This is my review of Unruly Times: Wordsworth and Coleridge in Their Time by A S Byatt.
Daily life, the structure of society, political views, education and childhood, the literary world and the landscape: these themed chapters explore the response of Wordsworth and Coleridge, the two pioneers of the Romantic Movement, to the unsettled period in which they lived with the fear of political revolution and disruption of industrial development.
The introduction supplies some very astute analysis of the marked differences between their personalities: “Wordsworth, in his innermost self, proud, solitary, courageous and self-regarding was on the surface suspicious and awkward. Coleridge, who lacked self-respect or self-confidence at the deepest level, was on the surface charming, warm, welcoming and quick to relax and involve people…Wordsworth increased Coleridge’s sense of his own value” and Coleridge had a “humanizing influence” on Wordsworth. Both, initially excited by the French Revolution, were so appalled by its violent excesses that they both became much more politically conservative with age, but Wordsworth, as a respected national figure , became ever more “remote, arrogant, self-absorbed and self-praising”, while Coleridge, a much more profound thinker, found his life severely blighted by frequent illness and opium addiction, for which he was too often dismissed contemptuously.
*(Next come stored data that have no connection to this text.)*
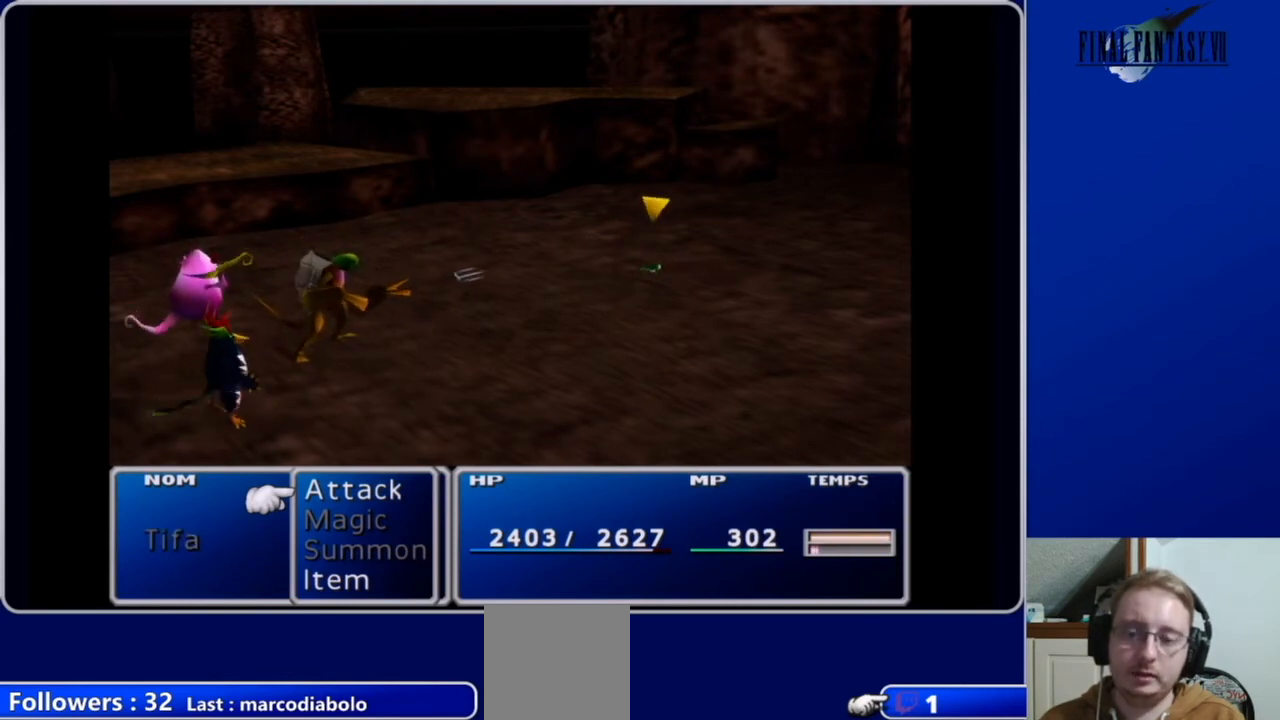
{"buttons": ["L1", "R1"], "left_stick": "center", "right_stick": "center", "events": []}
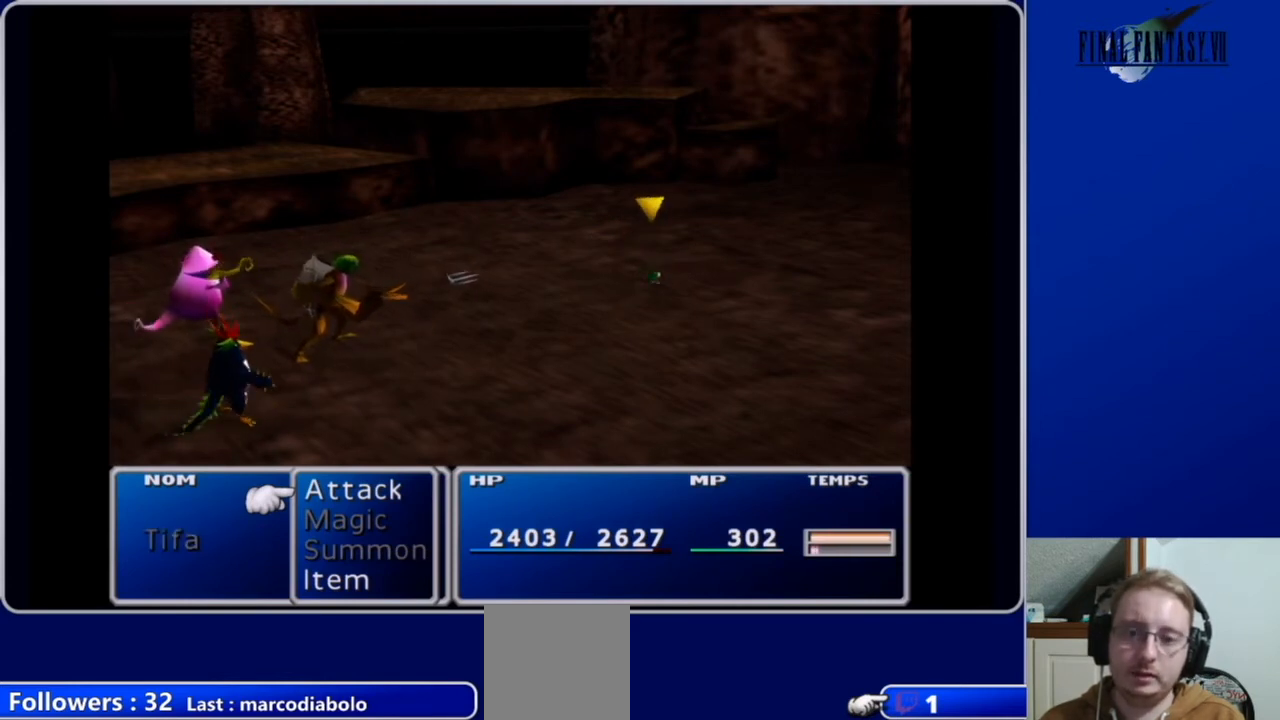
{"buttons": ["L1", "R1"], "left_stick": "center", "right_stick": "center", "events": []}
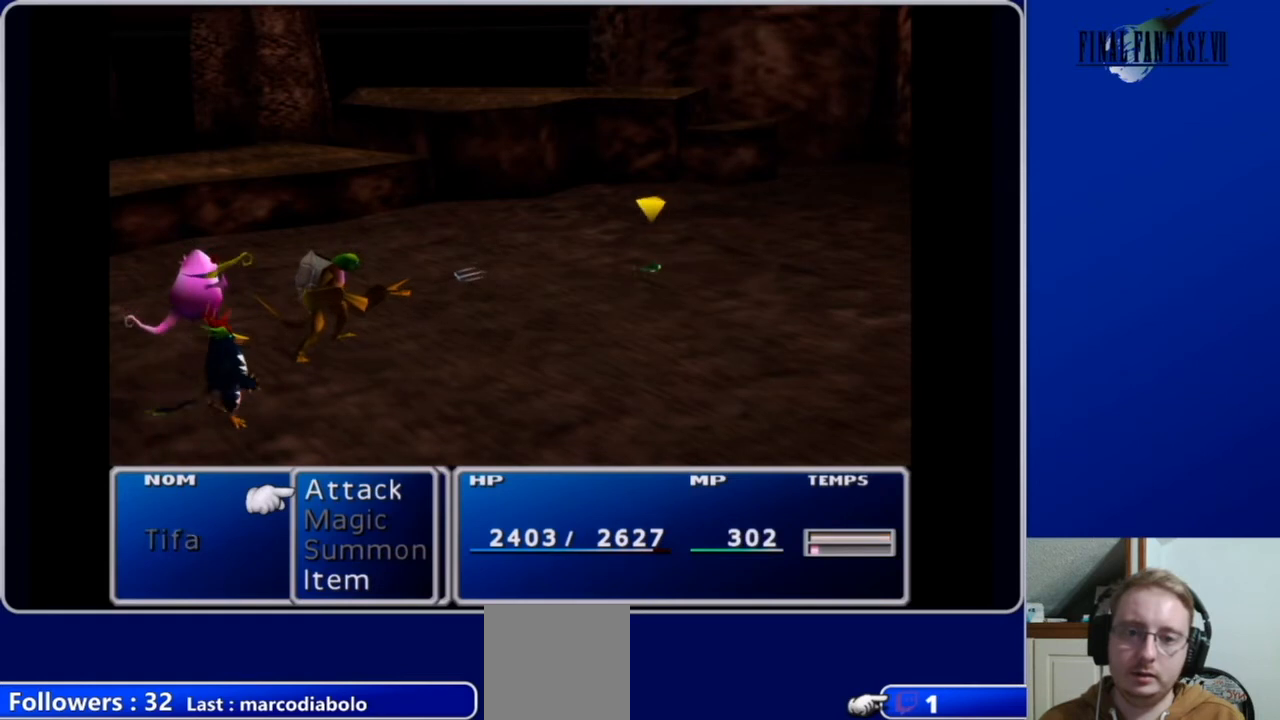
{"buttons": ["L1", "R1"], "left_stick": "center", "right_stick": "center", "events": []}
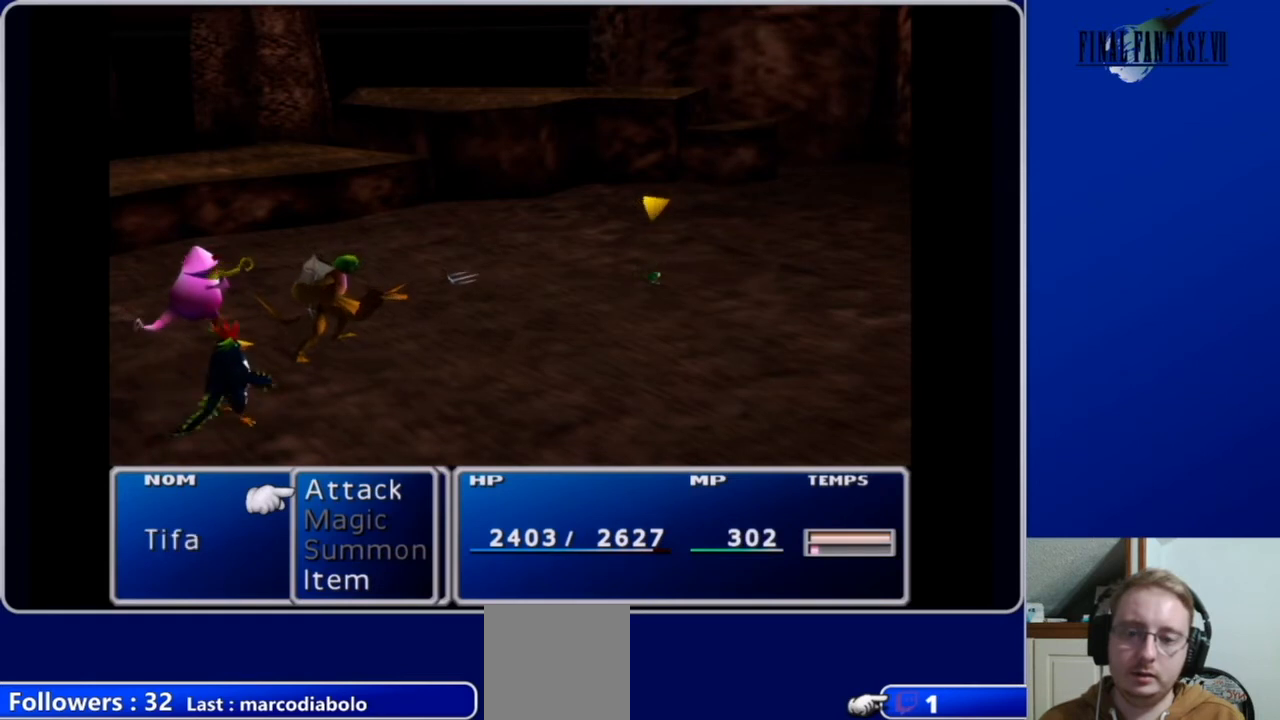
{"buttons": ["L1", "R1"], "left_stick": "center", "right_stick": "center", "events": []}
This book is packed with entertaining anecdotes and fascinating observations. In his sincere if somewhat theoretical concern for the deserving poor, Wordsworth’s poem about “The Leech-gatherer” was based on research that they “did not breed fast and were of slow growth” because of dry weather and being gathered too much so that “formerly 2/6 per 100, they are now 30s”.
Both poets agreed that young children should be allowed to develop naturally, with education a process kindling natural curiosity. Coleridge’s observation of his small children makes moving reading (“a little child, a limber elf, singing, dancing to itself”), and his natural skill in teaching them through play sounds quite modern. It is therefore a shock to learn how he abandoned them for long periods, at one point preferring to stay in Germany where he was having a good time studying rather than return to England to comfort a wife grieving over the loss of their infant son.
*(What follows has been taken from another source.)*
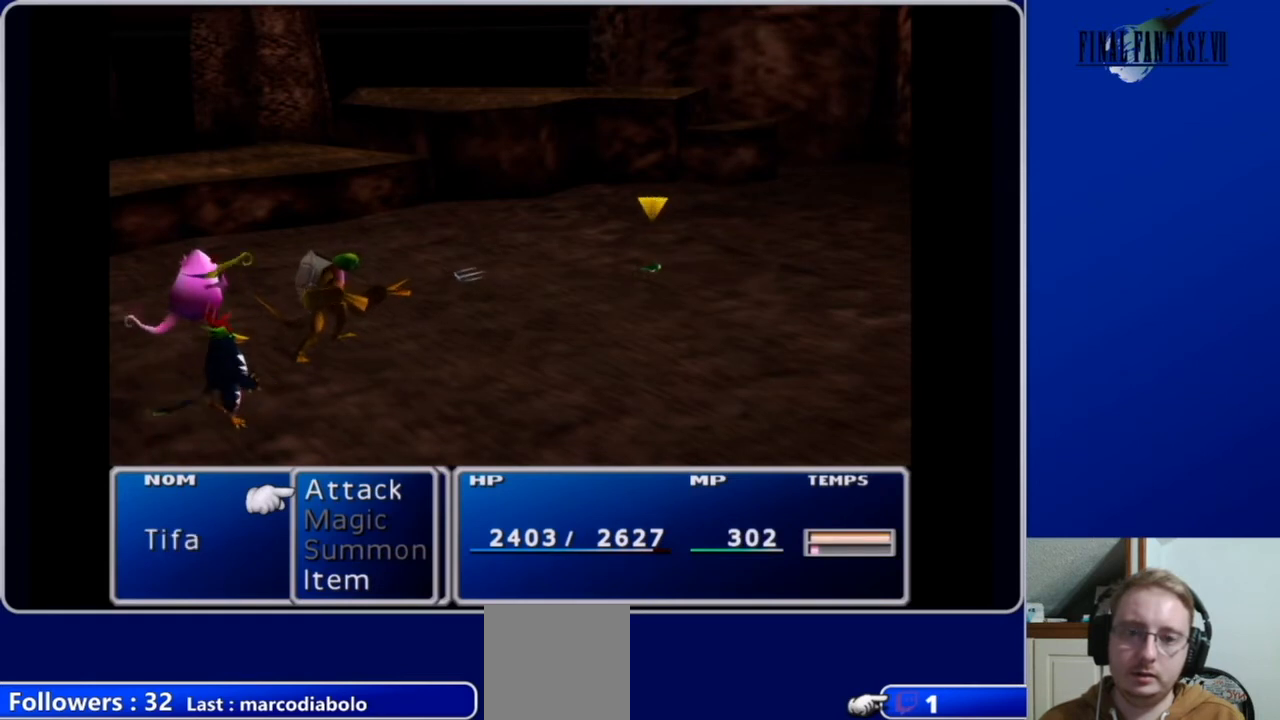
{"buttons": ["L1", "R1"], "left_stick": "center", "right_stick": "center", "events": []}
Wordsworth questioned the desire of Utopian idealists to educate working class girls on enlightened lines since it was likely to make them “unsettled…..indisposed to any kind of hard labour or drudgery. And yet many of them must submit to it or do wrong”. This was arguably true, but not what one might hope for from a Romantic poet.
A.S. Byatt is clearly shocked by Wordsworth’s support for capital punishment on the basis that time spent in the condemned cell gave a fortunate opportunity to repent. Nimbyism is evident in the opposition to construction of railways in his beloved Lake District which would be spoilt by “droves” of working people from Lancashire who would not appreciate the mountains
He opposed the extension of the right to vote, as likely to produce frequent parliaments and “convert the representatives into mere slavish delegates, as they now are in America, under the dictation of ignorant and selfish numbers misled by unprincipled journalists”. In view of the recent shock of democracy producing a Trump victory, these ideas seem remarkably relevant today, even if one disagrees with his opinion.
Perhaps because he tended to consider issues from more angles, Coleridge comes across less clearly than Wordsworth, but as more engaging. Yet even he came to fear democracy as the misguided pursuit of an abstract idea: “the incorporation of individuals into one unnatural state, the deluded subjects of which soon find themselves under a dominion tenfold more oppressive and vexatious than that to which the laws of God and nature attached them”.
The many quotations are often inserted clunkily into the text, and assume more practice in interpreting poetry than most readers are likely to possess. The passages wrapped round these extracts are often indigestible, even disjointed, since they read as if condensed down from detailed notes.
Recommended, but best read with other texts, such as the biographies of Richard Holmes on the Lakeland poets.